• 11 October 2019
  • 1:00 – 2:00 pm
  • Paul Mellon Centre

In 2018, artist collective Project O exhibited Saved (2018) at London’s Somerset House. The video-installation featured two women of colour in swimwear and plastic robes performing magical rituals in a post-apocalyptic watery wasteland. What might such an artwork mean in the midst of Brexit? Both Leavers and Remainers have been increasingly using the occult as a metaphor to attack each side of the political divide. The press have also picked it up: from headlines exclaiming ‘Tarot revival thanks to Brexit’ (BBC News), or ‘Cults, human sacrifice and pagan sex: how folk horror is flowering again in Brexit Britain’ (The Guardian). How much are such references be implicated in – or complicated by – histories of colonialism and gender? While the supposed ‘rational’ and ‘stoic’ characteristics of science have long been attributed to imperial administration and military masculinity, many people subject to enslavement or oppression have used magical practices as a form of resistance.

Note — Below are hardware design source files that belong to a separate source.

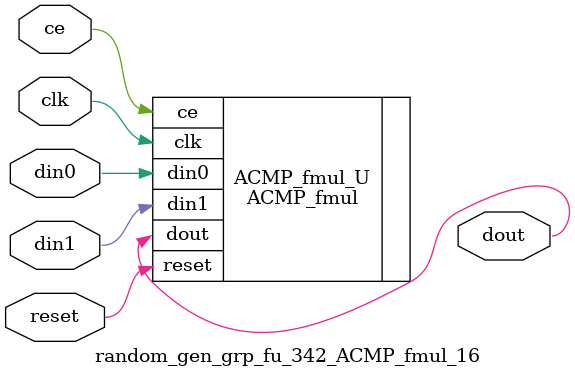
<source format=v>

`timescale 1 ns / 1 ps
module random_gen_grp_fu_342_ACMP_fmul_16(
    clk,
    reset,
    ce,
    din0,
    din1,
    dout);

parameter ID = 32'd1;
parameter NUM_STAGE = 32'd1;
parameter din0_WIDTH = 32'd1;
parameter din1_WIDTH = 32'd1;
parameter dout_WIDTH = 32'd1;
input clk;
input reset;
input ce;
input[din0_WIDTH - 1:0] din0;
input[din1_WIDTH - 1:0] din1;
output[dout_WIDTH - 1:0] dout;



ACMP_fmul #(
.ID( ID ),
.NUM_STAGE( 4 ),
.din0_WIDTH( din0_WIDTH ),
.din1_WIDTH( din1_WIDTH ),
.dout_WIDTH( dout_WIDTH ))
ACMP_fmul_U(
    .clk( clk ),
    .reset( reset ),
    .ce( ce ),
    .din0( din0 ),
    .din1( din1 ),
    .dout( dout ));

endmodule

</source>
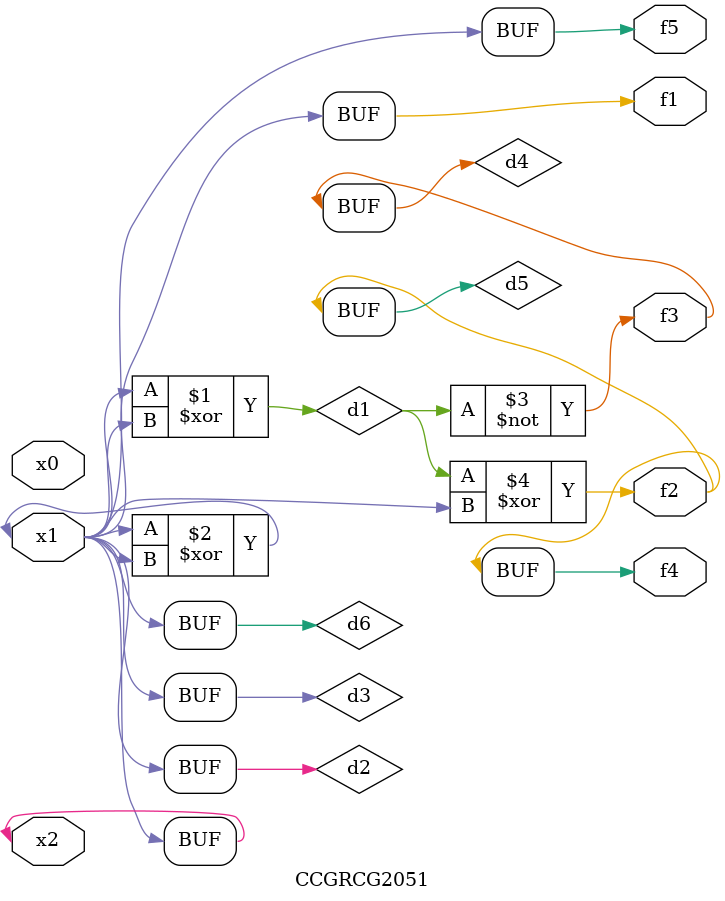
<source format=v>
module CCGRCG2051(
	input x0, x1, x2,
	output f1, f2, f3, f4, f5
);

	wire d1, d2, d3, d4, d5, d6;

	xor (d1, x1, x2);
	buf (d2, x1, x2);
	xor (d3, x1, x2);
	nor (d4, d1);
	xor (d5, d1, d2);
	buf (d6, d2, d3);
	assign f1 = d6;
	assign f2 = d5;
	assign f3 = d4;
	assign f4 = d5;
	assign f5 = d6;
endmodule

</source>
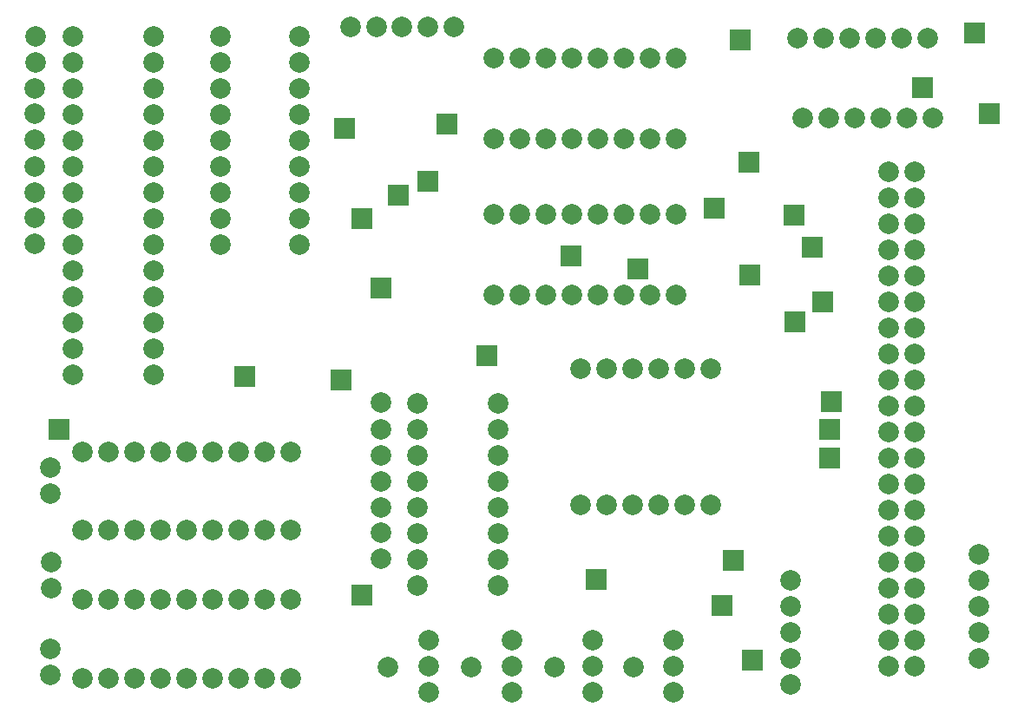
<source format=gbr>
*
%LPD*%
%LN_top_solder*%
%FSLAX34Y34*%
%MOMM*%
%OFA0B0*%
%AD*%
%ADD015C,2.0000*%
%ADD016R,2.0000X2.0000*%
G54D15*
G01X857300Y548300D03*
G01X857300Y522900D03*
G01X857300Y497500D03*
G01X857300Y472100D03*
G01X857300Y446700D03*
G01X857300Y421300D03*
G01X857300Y395900D03*
G01X857300Y370500D03*
G01X857300Y345100D03*
G01X857300Y319700D03*
G01X857300Y294300D03*
G01X857300Y268900D03*
G01X857300Y243500D03*
G01X857300Y218100D03*
G01X857300Y192700D03*
G01X857300Y167300D03*
G01X857300Y141900D03*
G01X857300Y116500D03*
G01X857300Y91100D03*
G01X857300Y65700D03*
G01X882700Y548300D03*
G01X882700Y522900D03*
G01X882700Y497500D03*
G01X882700Y472100D03*
G01X882700Y446700D03*
G01X882700Y421300D03*
G01X882700Y395900D03*
G01X882700Y370500D03*
G01X882700Y345100D03*
G01X882700Y319700D03*
G01X882700Y294300D03*
G01X882700Y268900D03*
G01X882700Y243500D03*
G01X882700Y218100D03*
G01X882700Y192700D03*
G01X882700Y167300D03*
G01X882700Y141900D03*
G01X882700Y116500D03*
G01X882700Y91100D03*
G01X882700Y65700D03*
G01X762000Y150000D03*
G01X762000Y124600D03*
G01X762000Y99200D03*
G01X762000Y73800D03*
G01X762000Y48400D03*
G01X40000Y234300D03*
G01X40000Y259700D03*
G01X41000Y142300D03*
G01X41000Y167700D03*
G01X40000Y57300D03*
G01X40000Y82700D03*
G01X650000Y428000D03*
G01X624600Y428000D03*
G01X599200Y428000D03*
G01X573800Y428000D03*
G01X548400Y428000D03*
G01X523000Y428000D03*
G01X497600Y428000D03*
G01X472200Y428000D03*
G01X650000Y506700D03*
G01X624600Y506700D03*
G01X599200Y506700D03*
G01X573800Y506700D03*
G01X548400Y506700D03*
G01X523000Y506700D03*
G01X497600Y506700D03*
G01X472200Y506700D03*
G01X650000Y581000D03*
G01X624600Y581000D03*
G01X599200Y581000D03*
G01X573800Y581000D03*
G01X548400Y581000D03*
G01X523000Y581000D03*
G01X497600Y581000D03*
G01X472200Y581000D03*
G01X650000Y659700D03*
G01X624600Y659700D03*
G01X599200Y659700D03*
G01X573800Y659700D03*
G01X548400Y659700D03*
G01X523000Y659700D03*
G01X497600Y659700D03*
G01X472200Y659700D03*
G01X409000Y91000D03*
G01X409000Y65600D03*
G01X409000Y40200D03*
G01X490000Y91000D03*
G01X490000Y65600D03*
G01X490000Y40200D03*
G01X569000Y91000D03*
G01X569000Y65600D03*
G01X569000Y40200D03*
G01X896000Y679000D03*
G01X870600Y679000D03*
G01X845200Y679000D03*
G01X819800Y679000D03*
G01X794400Y679000D03*
G01X769000Y679000D03*
G01X901000Y601000D03*
G01X875600Y601000D03*
G01X850200Y601000D03*
G01X824800Y601000D03*
G01X799400Y601000D03*
G01X774000Y601000D03*
G01X62000Y681000D03*
G01X62000Y655600D03*
G01X62000Y630200D03*
G01X62000Y604800D03*
G01X62000Y579400D03*
G01X62000Y554000D03*
G01X62000Y528600D03*
G01X62000Y503200D03*
G01X62000Y477800D03*
G01X62000Y452400D03*
G01X62000Y427000D03*
G01X62000Y401600D03*
G01X62000Y376200D03*
G01X62000Y350800D03*
G01X140700Y681000D03*
G01X140700Y655600D03*
G01X140700Y630200D03*
G01X140700Y604800D03*
G01X140700Y579400D03*
G01X140700Y554000D03*
G01X140700Y528600D03*
G01X140700Y503200D03*
G01X140700Y477800D03*
G01X140700Y452400D03*
G01X140700Y427000D03*
G01X140700Y401600D03*
G01X140700Y376200D03*
G01X140700Y350800D03*
G01X206000Y477000D03*
G01X206000Y502400D03*
G01X206000Y527800D03*
G01X206000Y553200D03*
G01X206000Y578600D03*
G01X206000Y604000D03*
G01X206000Y629400D03*
G01X206000Y654800D03*
G01X206000Y680200D03*
G01X282500Y477000D03*
G01X282500Y502400D03*
G01X282500Y527800D03*
G01X282500Y553200D03*
G01X282500Y578600D03*
G01X282500Y604000D03*
G01X282500Y629400D03*
G01X282500Y654800D03*
G01X282500Y680200D03*
G01X71000Y275000D03*
G01X96400Y275000D03*
G01X121800Y275000D03*
G01X147200Y275000D03*
G01X172600Y275000D03*
G01X198000Y275000D03*
G01X223400Y275000D03*
G01X248800Y275000D03*
G01X274200Y275000D03*
G01X71000Y198500D03*
G01X96400Y198500D03*
G01X121800Y198500D03*
G01X147200Y198500D03*
G01X172600Y198500D03*
G01X198000Y198500D03*
G01X223400Y198500D03*
G01X248800Y198500D03*
G01X274200Y198500D03*
G01X648000Y91000D03*
G01X648000Y65600D03*
G01X648000Y40200D03*
G01X398000Y145000D03*
G01X398000Y170400D03*
G01X398000Y195800D03*
G01X398000Y221200D03*
G01X398000Y246600D03*
G01X398000Y272000D03*
G01X398000Y297400D03*
G01X398000Y322800D03*
G01X476740Y145000D03*
G01X476740Y170400D03*
G01X476740Y195800D03*
G01X476740Y221200D03*
G01X476740Y246600D03*
G01X476740Y272000D03*
G01X476700Y297400D03*
G01X476700Y322800D03*
G01X684500Y356500D03*
G01X659100Y356500D03*
G01X633700Y356500D03*
G01X608300Y356500D03*
G01X582900Y356500D03*
G01X557500Y356500D03*
G01X684500Y223500D03*
G01X659100Y223500D03*
G01X633700Y223500D03*
G01X608300Y223500D03*
G01X582900Y223500D03*
G01X557500Y223500D03*
G01X71000Y131000D03*
G01X96400Y131000D03*
G01X121800Y131000D03*
G01X147200Y131000D03*
G01X172600Y131000D03*
G01X198000Y131000D03*
G01X223400Y131000D03*
G01X248800Y131000D03*
G01X274200Y131000D03*
G01X71000Y54500D03*
G01X96400Y54500D03*
G01X121800Y54500D03*
G01X147200Y54500D03*
G01X172600Y54500D03*
G01X198000Y54500D03*
G01X223400Y54500D03*
G01X248800Y54500D03*
G01X274200Y54500D03*
G01X946000Y175000D03*
G01X946000Y149600D03*
G01X946000Y124200D03*
G01X946000Y98800D03*
G01X946000Y73400D03*
G01X408300Y690000D03*
G01X433700Y690000D03*
G01X362000Y323000D03*
G01X24500Y528500D03*
G01X383000Y690000D03*
G01X608500Y65500D03*
G01X24500Y503500D03*
G01X362000Y196000D03*
G01X24500Y554000D03*
G01X358000Y690000D03*
G01X362000Y221000D03*
G01X531500Y65500D03*
G01X362000Y297000D03*
G01X450500Y65500D03*
G01X369500Y65500D03*
G01X24500Y478500D03*
G01X362000Y272000D03*
G01X25000Y681000D03*
G01X332500Y690000D03*
G01X25000Y655500D03*
G01X362000Y246000D03*
G01X24500Y630000D03*
G01X24500Y605000D03*
G01X24500Y579500D03*
G01X362000Y171000D03*
G54D16*
G01X722500Y448000D03*
G01X362000Y435000D03*
G01X766000Y402000D03*
G01X765500Y506000D03*
G01X572500Y150500D03*
G01X48500Y297500D03*
G01X800500Y269000D03*
G01X327000Y590500D03*
G01X323500Y345000D03*
G01X800500Y297000D03*
G01X890500Y631000D03*
G01X229500Y349000D03*
G01X801500Y324500D03*
G01X466000Y369000D03*
G01X408000Y539000D03*
G01X706500Y169000D03*
G01X613000Y453500D03*
G01X713000Y677500D03*
G01X941500Y684000D03*
G01X721000Y557500D03*
G01X426500Y595000D03*
G01X793000Y421500D03*
G01X695000Y125500D03*
G01X379500Y526000D03*
G01X783500Y475000D03*
G01X548000Y466000D03*
G01X687500Y513000D03*
G01X344000Y503000D03*
G01X344000Y135500D03*
G01X725000Y72000D03*
G01X956000Y605000D03*
M2*

</source>
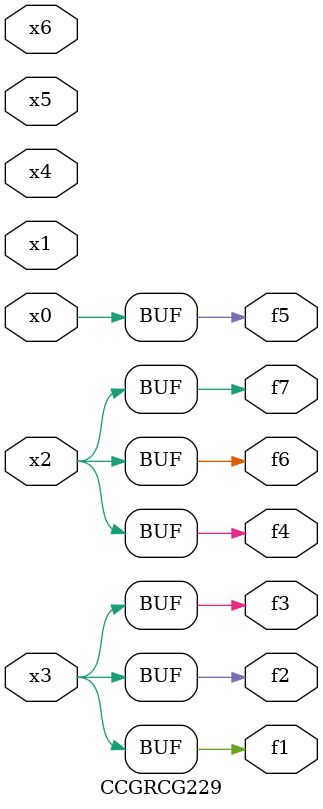
<source format=v>
module CCGRCG229(
	input x0, x1, x2, x3, x4, x5, x6,
	output f1, f2, f3, f4, f5, f6, f7
);
	assign f1 = x3;
	assign f2 = x3;
	assign f3 = x3;
	assign f4 = x2;
	assign f5 = x0;
	assign f6 = x2;
	assign f7 = x2;
endmodule

</source>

With anti-racist and feminist theorists, artists, poets and activists reclaiming witchcraft as a tool of protest – from Silvia Federici’s Witches, Witch-Hunting and Women (2018) to Spells: 21st-Century Occult Poetry (2018) – what might contemporary art tell us about the current crisis of British identity? For Rita Duffy’s artwork Soften the Border (2017), the artist collaborated with women’s groups set up with EU peace funding after the 1998 Good Friday Agreement to install a collection of hand-knitted dolls and cushions across a bridge straddling the border. The work referenced histories of witchcraft in Ireland, once associated with both the rural working class and – during the eighteenth and nineteenth centuries – people of colour across Britain’s empire. Could artworks engaging with the occult offer an image of the UK no longer ruling the waves, without a male saviour figure promising to ‘take back control’ – and is such a historical reckoning vital today?

About the speaker

  • Head and shoulders portrait in white shirt in front of sea

    Contributing Editor at British Art Studies, Dr Edwin Coomasaru is a historian of modern and contemporary UK and Sri Lankan art. He has been awarded postdoctoral and research fellowships at Edinburgh University, the Paul Mellon Centre for Studies in British Art, and The Courtauld Institute of Art (where he earned his PhD); he also worked as a Research Assistant on an anti-racist and decolonial resource portal for the Association of Art History. Coomasaru has co-edited a book on Imagining the Apocalypse: Art and the End Times (2022) for Courtauld Books Online and contributed to the Barbican Centre’s Masculinities: Liberation Through Photography (2020) exhibition catalogue. He has written for Third Text, British Art Studies, Oxford Art Journal, Irish Times, Irish Studies Review, The Irish Review, Photoworks Annual, Burlington Contemporary, Architectural Review, and Source Magazine.